Reproduce the listing in full, pictures excluded.

[[ RECORDS FOR THE TASK open ]]

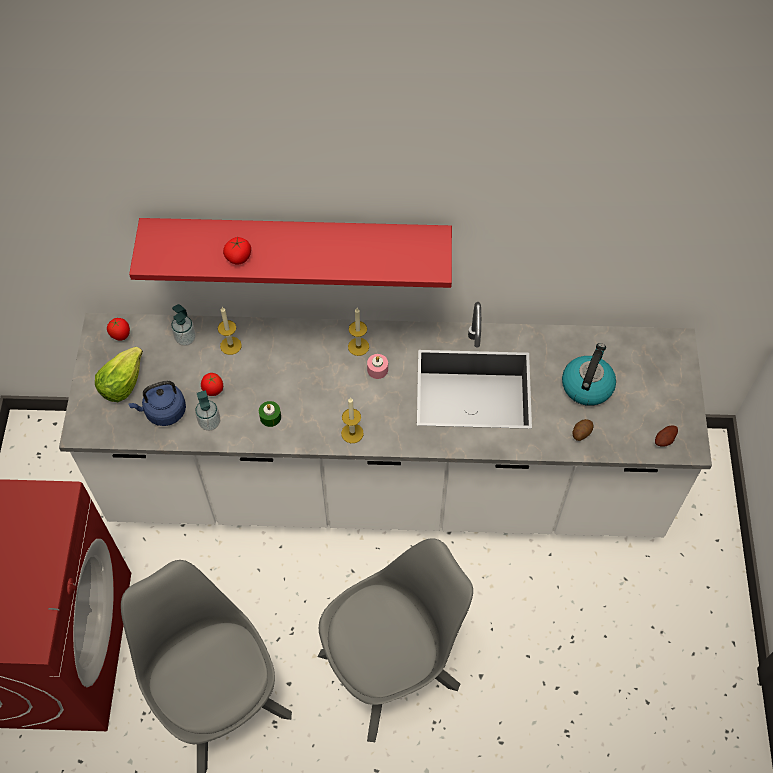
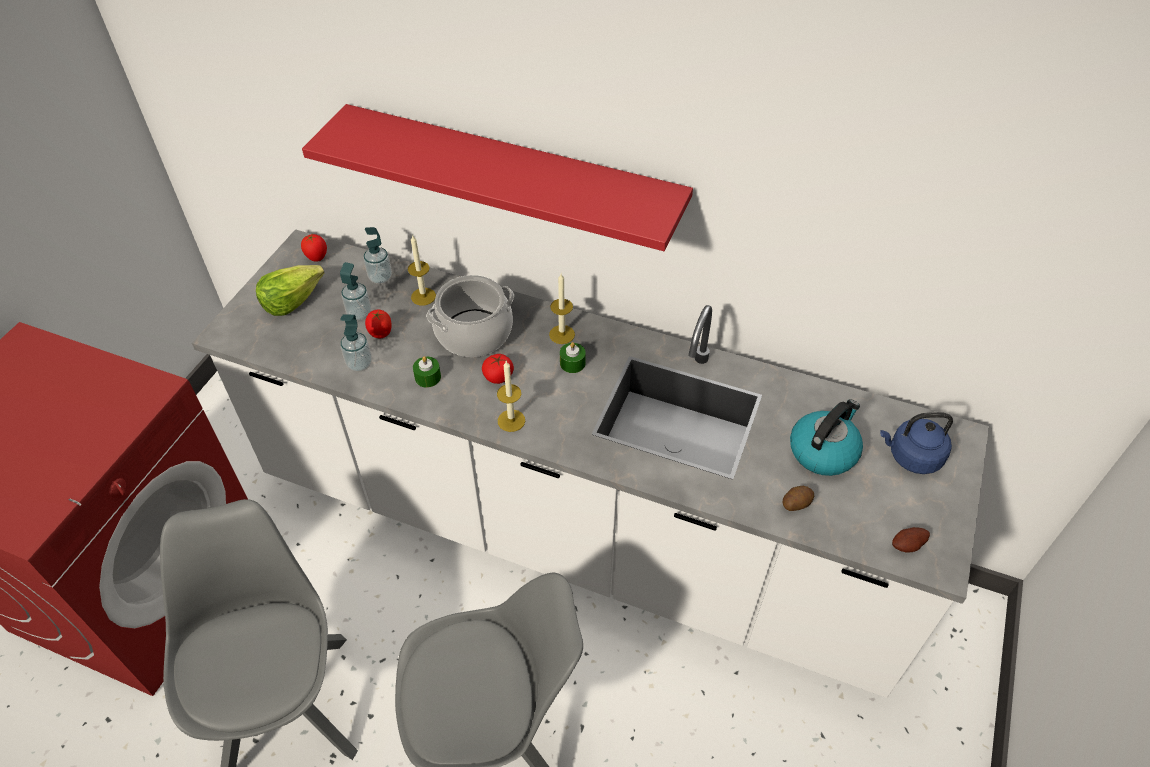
camera: 20 degrees right, 10 degrees down
(163, 412) = (317, 340): blue kettle -> blue kettle (911, 457)
(186, 377) = (359, 313): none -> soap dispenser
(238, 257) = (428, 160): tomato -> tomato (498, 376)
(288, 367) = (474, 334): none -> cooking pot
(377, 369) = (572, 363): pink candle -> green candle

[[ RECORDS FOR THE TASK closed ]]

▶ _TASK RESULT_
camera: 20 degrees right, 10 degrees down
(163, 412) = (317, 340): blue kettle -> blue kettle (911, 457)
(186, 377) = (359, 313): none -> soap dispenser
(238, 257) = (428, 160): tomato -> tomato (498, 376)
(288, 367) = (474, 334): none -> cooking pot
(377, 369) = (572, 363): pink candle -> green candle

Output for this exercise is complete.